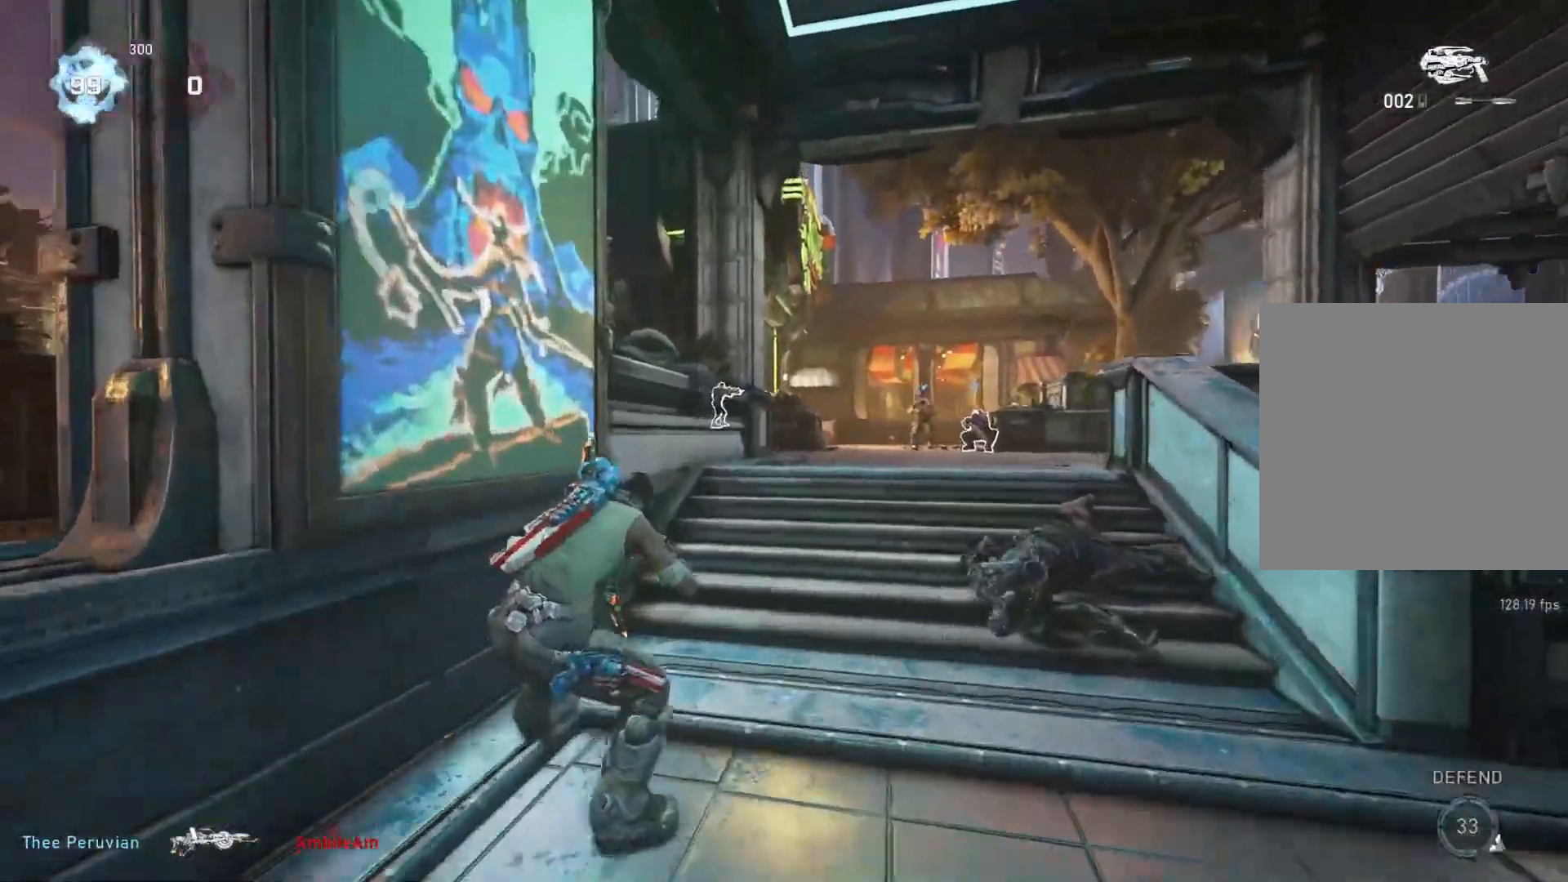
{"buttons": ["R2"], "left_stick": "up-left", "right_stick": "right", "events": [[150, "R2", "down"], [183, "left_stick", "up-left"], [200, "right_stick", "center"], [500, "right_stick", "right"]]}
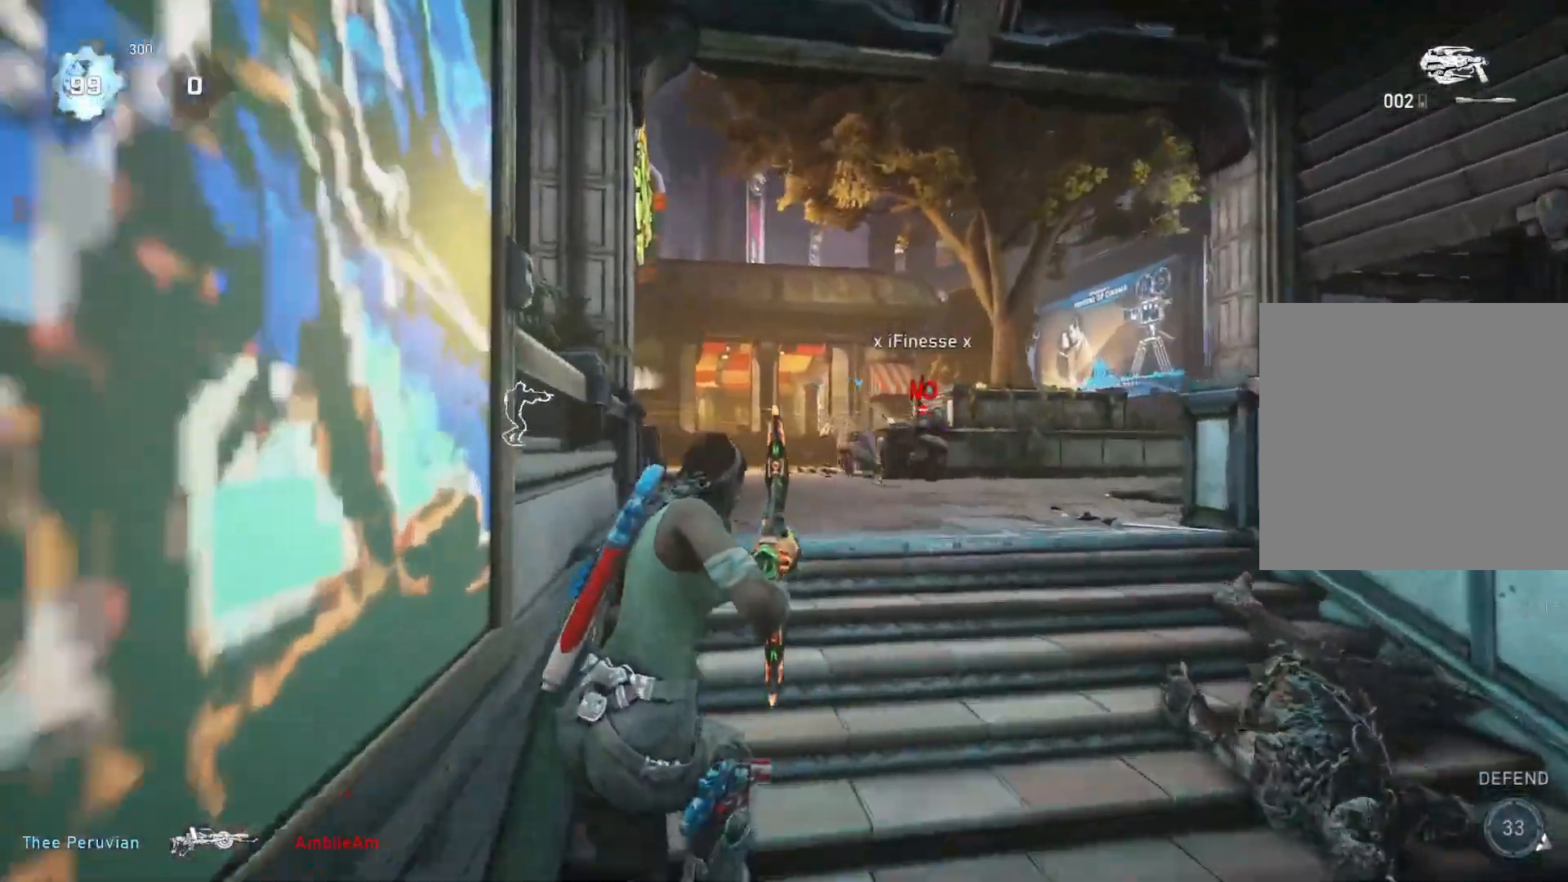
{"buttons": ["L2", "R2", "L3"], "left_stick": "up-left", "right_stick": "right", "events": [[83, "right_stick", "center"], [300, "L2", "down"], [450, "right_stick", "right"], [467, "L3", "down"]]}
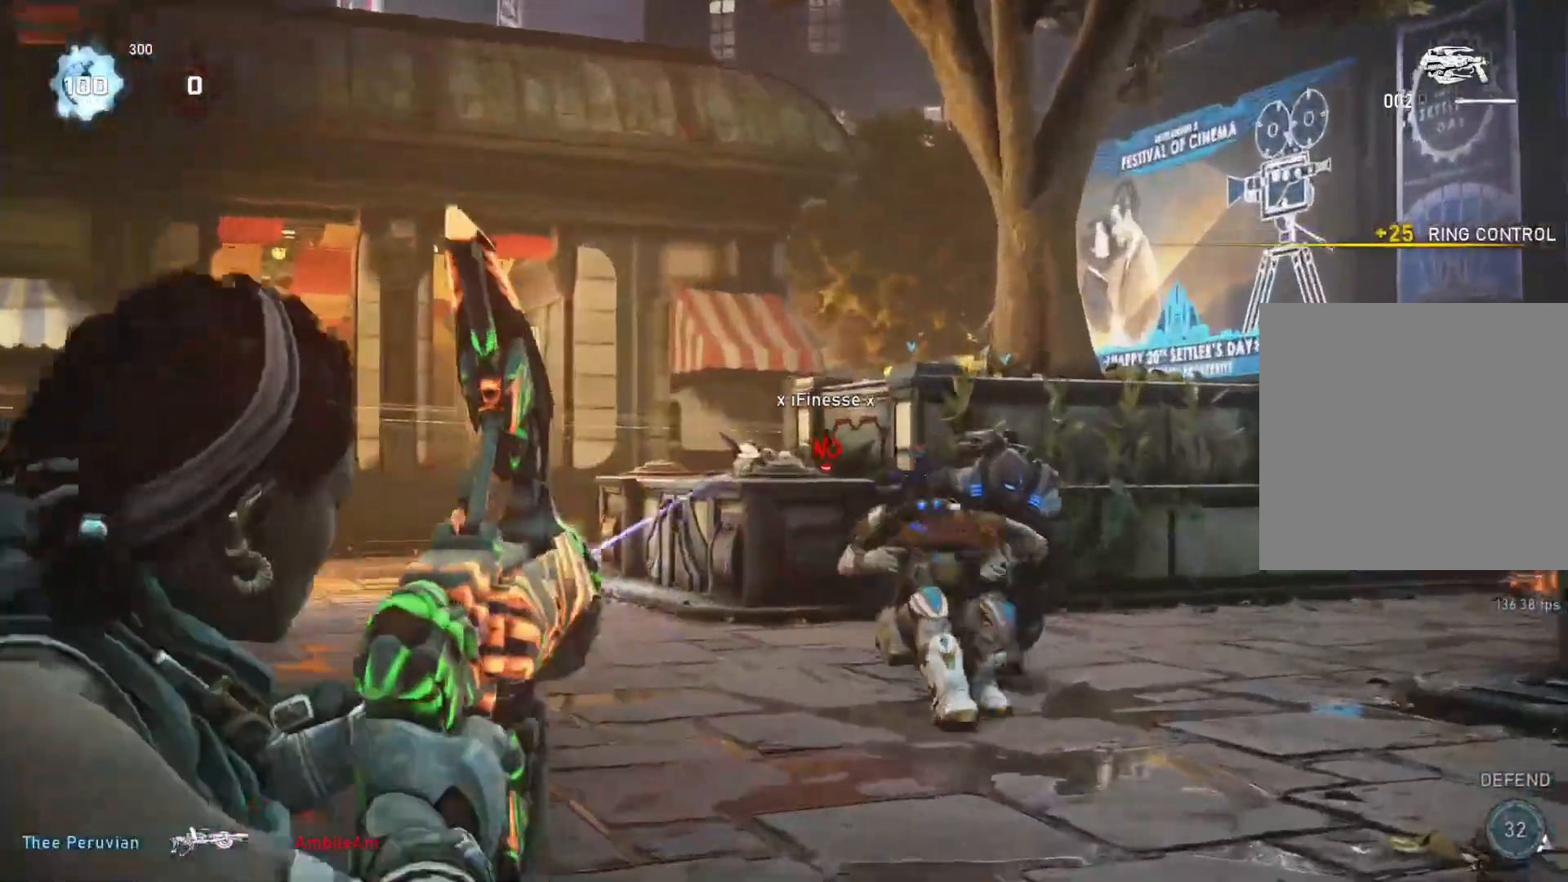
{"buttons": ["L2", "R2"], "left_stick": "left", "right_stick": "left", "events": [[17, "right_stick", "center"], [50, "L3", "up"], [100, "L3", "down"], [100, "right_stick", "down-right"], [167, "L3", "up"], [217, "L3", "down"], [217, "right_stick", "center"], [283, "L3", "up"], [283, "left_stick", "center"], [433, "right_stick", "left"], [500, "left_stick", "left"]]}
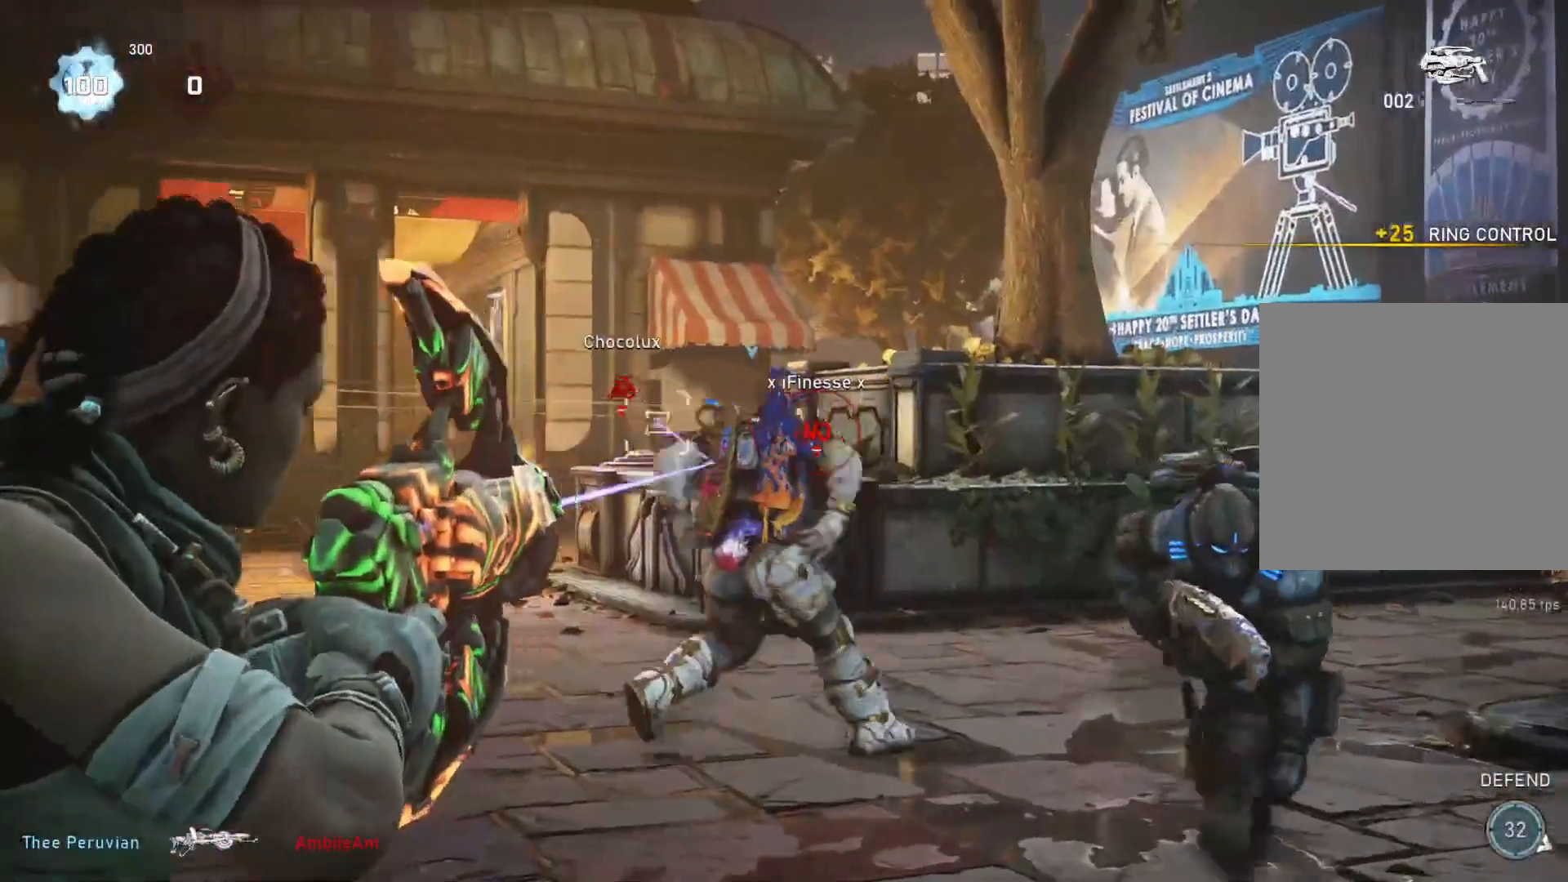
{"buttons": ["L2", "R2"], "left_stick": "right", "right_stick": "center", "events": [[50, "right_stick", "center"], [117, "right_stick", "left"], [233, "left_stick", "center"], [317, "right_stick", "center"], [433, "left_stick", "right"]]}
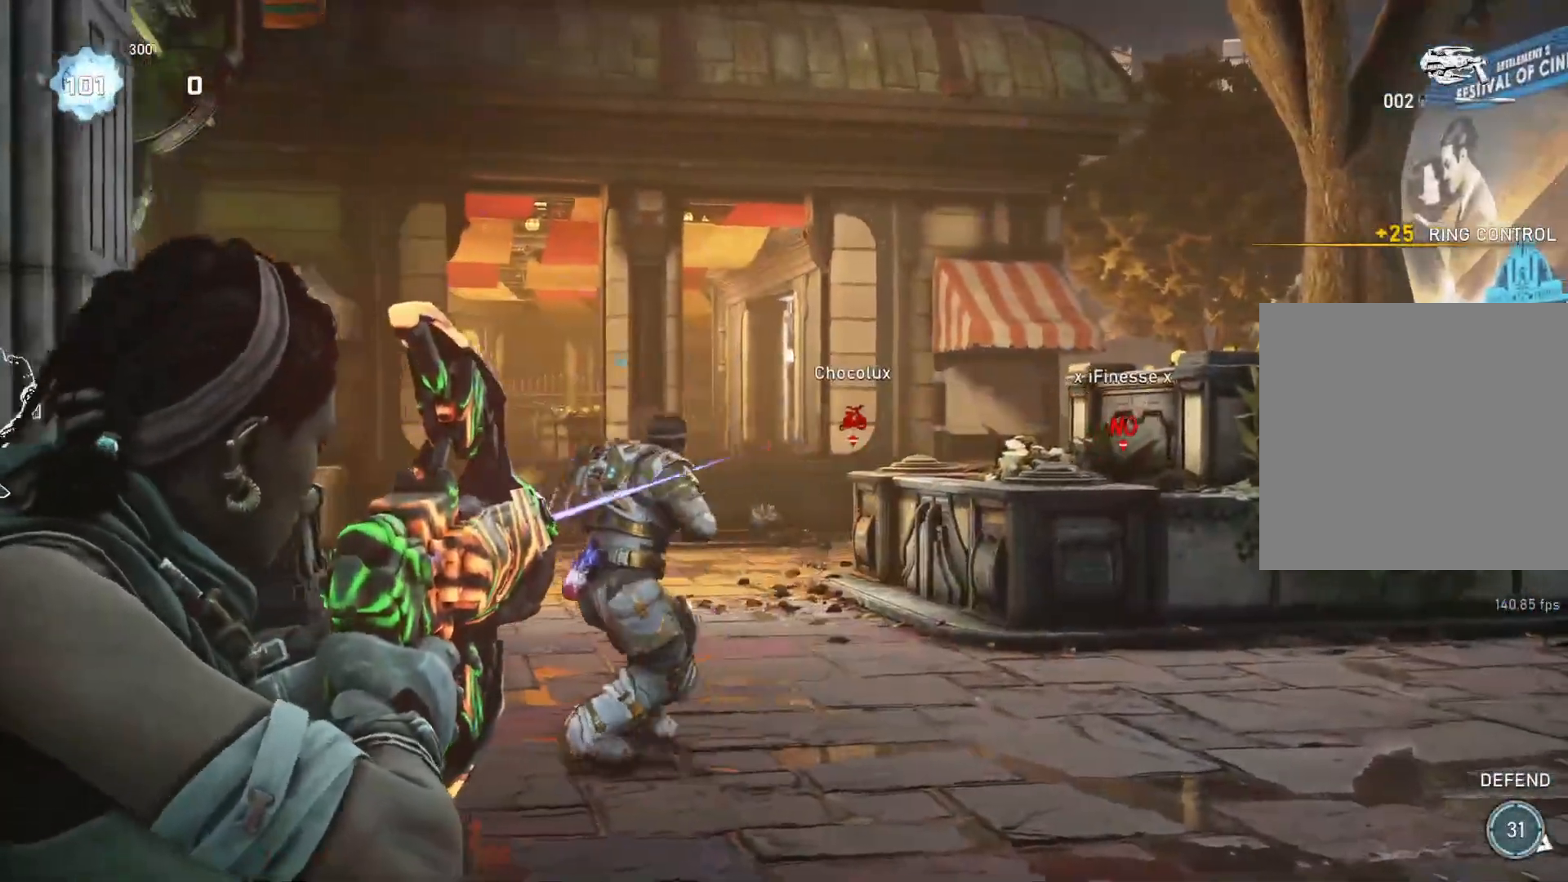
{"buttons": ["L2", "R2"], "left_stick": "right", "right_stick": "left", "events": [[17, "left_stick", "center"], [383, "left_stick", "right"], [450, "right_stick", "left"]]}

§

* [TASK GOAL] All of the data is to be returned exactly, with no pictures included.

* [OUTPUT BELOW]
{"buttons": ["R2"], "left_stick": "up-left", "right_stick": "right", "events": [[150, "R2", "down"], [183, "left_stick", "up-left"], [200, "right_stick", "center"], [500, "right_stick", "right"]]}
{"buttons": ["L2", "R2", "L3"], "left_stick": "up-left", "right_stick": "right", "events": [[83, "right_stick", "center"], [300, "L2", "down"], [450, "right_stick", "right"], [467, "L3", "down"]]}
{"buttons": ["L2", "R2"], "left_stick": "left", "right_stick": "left", "events": [[17, "right_stick", "center"], [50, "L3", "up"], [100, "L3", "down"], [100, "right_stick", "down-right"], [167, "L3", "up"], [217, "L3", "down"], [217, "right_stick", "center"], [283, "L3", "up"], [283, "left_stick", "center"], [433, "right_stick", "left"], [500, "left_stick", "left"]]}
{"buttons": ["L2", "R2"], "left_stick": "right", "right_stick": "center", "events": [[50, "right_stick", "center"], [117, "right_stick", "left"], [233, "left_stick", "center"], [317, "right_stick", "center"], [433, "left_stick", "right"]]}
{"buttons": ["L2", "R2"], "left_stick": "right", "right_stick": "left", "events": [[17, "left_stick", "center"], [383, "left_stick", "right"], [450, "right_stick", "left"]]}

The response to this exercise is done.